ECLI:NL:CRVB:2005:AU0666

Centrale Raad van Beroep

Datum uitspraak
26 juli 2005
Publicatiedatum
4 april 2013
Zaaknummer
03/4499 NABW
Instantie
Centrale Raad van Beroep
Type
Uitspraak
Rechtsgebied
Bestuursrecht; Socialezekerheidsrecht
Procedures
  • Hoger beroep
Vindplaatsen
  • Rechtspraak.nl
AI samenvatting door LexboostAutomatisch gegenereerd

Afwijzing van verzoek om bijzondere bijstand voor multivitaminen

In deze zaak heeft appellant, vertegenwoordigd door mr. C. Steijgerwalt, hoger beroep ingesteld tegen de uitspraak van de rechtbank Rotterdam van 6 augustus 2003, waarin zijn verzoek om bijzondere bijstand in de kosten van multivitaminen over de jaren 1996, 1997 en 1998 was afgewezen. Het College van burgemeester en wethouders van de gemeente Rotterdam, gedaagde, heeft een verweerschrift ingediend en partijen hebben nadere stukken aan de Raad gezonden. De behandeling vond plaats op 21 juni 2005, waar appellant in persoon verscheen, bijgestaan door mr. R. Haze, en gedaagde werd vertegenwoordigd door mr. H.H. Nicolai.

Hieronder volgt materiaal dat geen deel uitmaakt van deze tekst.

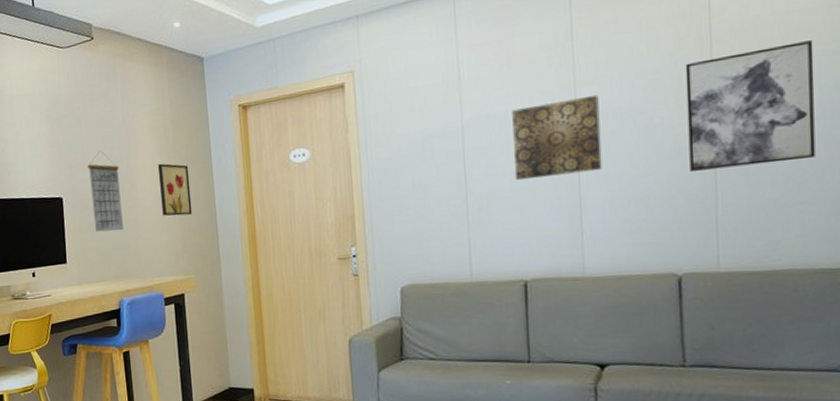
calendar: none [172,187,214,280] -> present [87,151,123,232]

De Raad heeft vastgesteld dat appellant op 8 januari 1998 een verzoek om bijzondere bijstand heeft ingediend, dat op 3 april 1998 door gedaagde werd afgewezen. Gedaagde verklaarde het bezwaar tegen deze afwijzing op 19 november 2002 ongegrond. Appellant stelde dat de multivitaminen noodzakelijk voor hem waren, maar de Raad oordeelde dat de adviezen van de Gemeentelijke Gezondheidsdienst (GGD) voldoende onderbouwd waren en dat er geen medische noodzaak voor de multivitaminen bestond. De Raad concludeerde dat er geen bijzondere omstandigheden waren die noodzakelijke kosten van het bestaan rechtvaardigden, zoals bedoeld in artikel 39 van de Abw.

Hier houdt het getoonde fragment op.